Again and again I find myself drawn back to it, not just because it’s so fascinating and odd, but because it’s often so lovely and calming. As interested as I am in how Hello Games might create a follow-up, part of me hopes they never stop updating this one game.


Prey: Mooncrash

Prey was one of my favourite games of last year, and in some ways I like its 2018 Mooncrash expansion even more. The developers at Arkane took all of Prey’s systems and mechanics and spread them over a “rogue-lite” foundation that has enough layers of permanence that, as I play, I find myself carefully balancing between long-term planning and living in the moment.

By way of clever design, Mooncrash negates my worst immersive sim habits: No longer do I save all my best gear for a nebulous “later” that never actually arrives, and no longer can I constantly save and reload in order to undo careless mistakes. The resulting experience is more varied, exciting, and tense than Prey was, and I found Prey to be all of those things.

What a wonderful experiment, and a worthy counterpart to an already terrific game.


Red Dead Redemption 2

What more can I say about Rockstar’s stubbornly strange, wonderfully rotten, self-critical opus that I didn’t already say in my review? I don’t know. Not much, I guess. Just go read that.


Return of the Obra Dinn

Most of my favourite games stick with me, and Return of the Obra Dinn has refused to leave my head since I completed it. I played this one collaboratively on the couch with my partner; we spent hours developing a complex shared shorthand for the crew members’ identities, their fates, and the chambers of the ship itself.

The way Obra Dinn encouraged us to solve puzzles – by going over the ship again and again, replaying each memory in hopes of spotting a new detail or making a new connection – caused the game to attach itself like a barnacle to my subconscious. I still shudder when I think about what happened midship, and I still feel bad about what befell the artist.

I found Obra Dinn rewarding, surprising, and not really like any other video game I’ve played.


Tetris Effect

It says a lot that I love Tetris Effect despite the fact that I’m lousy at Tetris. Fortunately, I really like music, and am a sucker for musical trance-games that turn gameplay inputs into rhythmic performance.

Tetris Effect is ruthlessly dedicated to affecting its players with its titular syndrome, where you’ve become so in The Zone of playing a game that The Zone bleeds into your everyday life. It achieves its goal by combining beautiful visual landscapes with some of the best gameplay-triggered soundtrack layering I’ve encountered in a video game.

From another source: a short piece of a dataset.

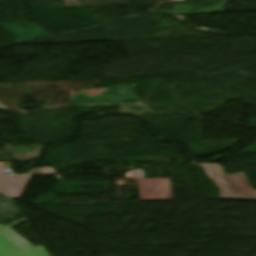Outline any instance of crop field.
<instances>
[{"instance_id": "crop-field-1", "label": "crop field", "mask_w": 256, "mask_h": 256, "mask_svg": "<svg viewBox=\"0 0 256 256\" xmlns=\"http://www.w3.org/2000/svg\"><path fill=\"white\" fill-rule=\"evenodd\" d=\"M200 166L218 186L219 198L256 200V191L252 190L242 174L224 176L220 168L214 164L200 163Z\"/></svg>"}, {"instance_id": "crop-field-2", "label": "crop field", "mask_w": 256, "mask_h": 256, "mask_svg": "<svg viewBox=\"0 0 256 256\" xmlns=\"http://www.w3.org/2000/svg\"><path fill=\"white\" fill-rule=\"evenodd\" d=\"M25 220L27 218L8 227L0 225V256H49L43 245L35 248L10 229Z\"/></svg>"}, {"instance_id": "crop-field-3", "label": "crop field", "mask_w": 256, "mask_h": 256, "mask_svg": "<svg viewBox=\"0 0 256 256\" xmlns=\"http://www.w3.org/2000/svg\"><path fill=\"white\" fill-rule=\"evenodd\" d=\"M100 97L87 98L85 93H79L73 96L70 100L72 105H87V104H116L122 103L126 100L136 99L138 103L141 102L139 97L134 94V85H122L109 88L105 94Z\"/></svg>"}, {"instance_id": "crop-field-4", "label": "crop field", "mask_w": 256, "mask_h": 256, "mask_svg": "<svg viewBox=\"0 0 256 256\" xmlns=\"http://www.w3.org/2000/svg\"><path fill=\"white\" fill-rule=\"evenodd\" d=\"M2 26L20 41L49 35L34 23L3 24Z\"/></svg>"}, {"instance_id": "crop-field-5", "label": "crop field", "mask_w": 256, "mask_h": 256, "mask_svg": "<svg viewBox=\"0 0 256 256\" xmlns=\"http://www.w3.org/2000/svg\"><path fill=\"white\" fill-rule=\"evenodd\" d=\"M0 209L13 217L20 214L15 205L13 204V202L1 206Z\"/></svg>"}, {"instance_id": "crop-field-6", "label": "crop field", "mask_w": 256, "mask_h": 256, "mask_svg": "<svg viewBox=\"0 0 256 256\" xmlns=\"http://www.w3.org/2000/svg\"><path fill=\"white\" fill-rule=\"evenodd\" d=\"M11 201L12 200L10 198L0 194V205L6 204ZM10 218H12V217L0 210V222L5 221Z\"/></svg>"}, {"instance_id": "crop-field-7", "label": "crop field", "mask_w": 256, "mask_h": 256, "mask_svg": "<svg viewBox=\"0 0 256 256\" xmlns=\"http://www.w3.org/2000/svg\"><path fill=\"white\" fill-rule=\"evenodd\" d=\"M0 110H4V109H0Z\"/></svg>"}]
</instances>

I also dug playing this game in PSVR – if the current generation of VR devices are primarily remembered as elaborate visualisers for games like Rez, Thumper, and this one, I’m OK with that.


Star Wars: Imperial Assault

Bonus entry! I’m putting this 2014 tabletop game on here because I started playing it this year, and it is so freakin’ good. Of course, my colleague Luke Plunkett told us that back in 2015, so I should’ve been paying closer attention.

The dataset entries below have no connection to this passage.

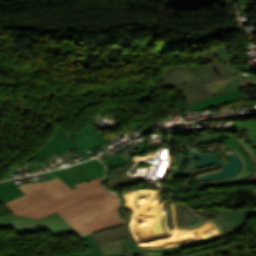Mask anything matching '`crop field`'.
<instances>
[{
	"label": "crop field",
	"mask_w": 256,
	"mask_h": 256,
	"mask_svg": "<svg viewBox=\"0 0 256 256\" xmlns=\"http://www.w3.org/2000/svg\"><path fill=\"white\" fill-rule=\"evenodd\" d=\"M72 190L55 178L19 186L26 194L6 202L13 213L38 219L56 211L81 235L123 223L117 215L120 201L101 186V178L76 184Z\"/></svg>",
	"instance_id": "8a807250"
},
{
	"label": "crop field",
	"mask_w": 256,
	"mask_h": 256,
	"mask_svg": "<svg viewBox=\"0 0 256 256\" xmlns=\"http://www.w3.org/2000/svg\"><path fill=\"white\" fill-rule=\"evenodd\" d=\"M0 229H13L16 234L50 231L55 236L71 232L81 236L56 212L39 220L14 214L6 215L0 218Z\"/></svg>",
	"instance_id": "ac0d7876"
},
{
	"label": "crop field",
	"mask_w": 256,
	"mask_h": 256,
	"mask_svg": "<svg viewBox=\"0 0 256 256\" xmlns=\"http://www.w3.org/2000/svg\"><path fill=\"white\" fill-rule=\"evenodd\" d=\"M187 102V110L212 108L227 102L245 99L240 90L210 97L205 85L181 91Z\"/></svg>",
	"instance_id": "34b2d1b8"
},
{
	"label": "crop field",
	"mask_w": 256,
	"mask_h": 256,
	"mask_svg": "<svg viewBox=\"0 0 256 256\" xmlns=\"http://www.w3.org/2000/svg\"><path fill=\"white\" fill-rule=\"evenodd\" d=\"M104 170L105 167L97 159H93L52 173L74 189L76 183L102 177Z\"/></svg>",
	"instance_id": "412701ff"
},
{
	"label": "crop field",
	"mask_w": 256,
	"mask_h": 256,
	"mask_svg": "<svg viewBox=\"0 0 256 256\" xmlns=\"http://www.w3.org/2000/svg\"><path fill=\"white\" fill-rule=\"evenodd\" d=\"M73 147L85 159H88V157L78 148L75 142L60 128V126H56L54 129V134L51 136L50 140L33 155L26 158L21 164H24L32 159L38 162L55 153L60 155Z\"/></svg>",
	"instance_id": "f4fd0767"
},
{
	"label": "crop field",
	"mask_w": 256,
	"mask_h": 256,
	"mask_svg": "<svg viewBox=\"0 0 256 256\" xmlns=\"http://www.w3.org/2000/svg\"><path fill=\"white\" fill-rule=\"evenodd\" d=\"M70 134H73L76 137L75 142L83 152H86L89 149L95 148L109 141L105 139L102 134L98 133L93 128V124H90L89 126L81 129L76 133H70Z\"/></svg>",
	"instance_id": "dd49c442"
},
{
	"label": "crop field",
	"mask_w": 256,
	"mask_h": 256,
	"mask_svg": "<svg viewBox=\"0 0 256 256\" xmlns=\"http://www.w3.org/2000/svg\"><path fill=\"white\" fill-rule=\"evenodd\" d=\"M224 144L226 146H231L233 147L239 154L240 156L244 159L245 161V168L242 172V174L235 178V179H229V180H222V181H215V182H207V183H200L203 186H210V185H219V184H227V183H235V182H241L244 181L245 179H247L249 176L252 175V173L255 171V166L253 165V163L250 161V159L247 157V155L240 149V147L230 141V140H226V139H221Z\"/></svg>",
	"instance_id": "e52e79f7"
},
{
	"label": "crop field",
	"mask_w": 256,
	"mask_h": 256,
	"mask_svg": "<svg viewBox=\"0 0 256 256\" xmlns=\"http://www.w3.org/2000/svg\"><path fill=\"white\" fill-rule=\"evenodd\" d=\"M88 247L91 249L89 253H76V254H68V255H59V256H147V252H131V253H121V254H109L102 255L98 246L94 243V241L90 238L89 234L85 236H81Z\"/></svg>",
	"instance_id": "d8731c3e"
},
{
	"label": "crop field",
	"mask_w": 256,
	"mask_h": 256,
	"mask_svg": "<svg viewBox=\"0 0 256 256\" xmlns=\"http://www.w3.org/2000/svg\"><path fill=\"white\" fill-rule=\"evenodd\" d=\"M22 195H24V193L12 180L0 182V203L16 199Z\"/></svg>",
	"instance_id": "5a996713"
},
{
	"label": "crop field",
	"mask_w": 256,
	"mask_h": 256,
	"mask_svg": "<svg viewBox=\"0 0 256 256\" xmlns=\"http://www.w3.org/2000/svg\"><path fill=\"white\" fill-rule=\"evenodd\" d=\"M107 167L109 166H116V165H120L122 163H125V160L121 157V155H117L114 157H111L109 159H106L104 161H102Z\"/></svg>",
	"instance_id": "3316defc"
},
{
	"label": "crop field",
	"mask_w": 256,
	"mask_h": 256,
	"mask_svg": "<svg viewBox=\"0 0 256 256\" xmlns=\"http://www.w3.org/2000/svg\"><path fill=\"white\" fill-rule=\"evenodd\" d=\"M121 155L126 160V162L128 163V158H129L130 154L126 151V152L122 153Z\"/></svg>",
	"instance_id": "28ad6ade"
}]
</instances>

This year I was fortunate enough to get invited to join a friend’s weekly board game group, and for the last couple months we’ve been playing through a campaign in Imperial Assault’s Return to Hoth expansion. I play as a Wookiee named Gaarkhan, and my Monday nights are now dominated by strategic debates (“When do we send in the Wookiee?”), line-of-sight deductions (“Can they shoot the Wookiee from back there?”), careful turn manipulation (“If the Wookiee moves now, he’ll be able to kill all three storm troopers!”), and always, our Imperial overlord, quietly smiling as he waits to unleash some new disaster upon us.

If you like tactics games even a little bit, I strongly suggest you do whatever you can to put together a group, get a copy of this game, and start playing.


Honorable Mentions: A Way Out, Into The Breach, Celeste, Marvel’s Spider-Man, Destiny 2: Forsaken, Astro Bot Rescue Mission, Dead Cells.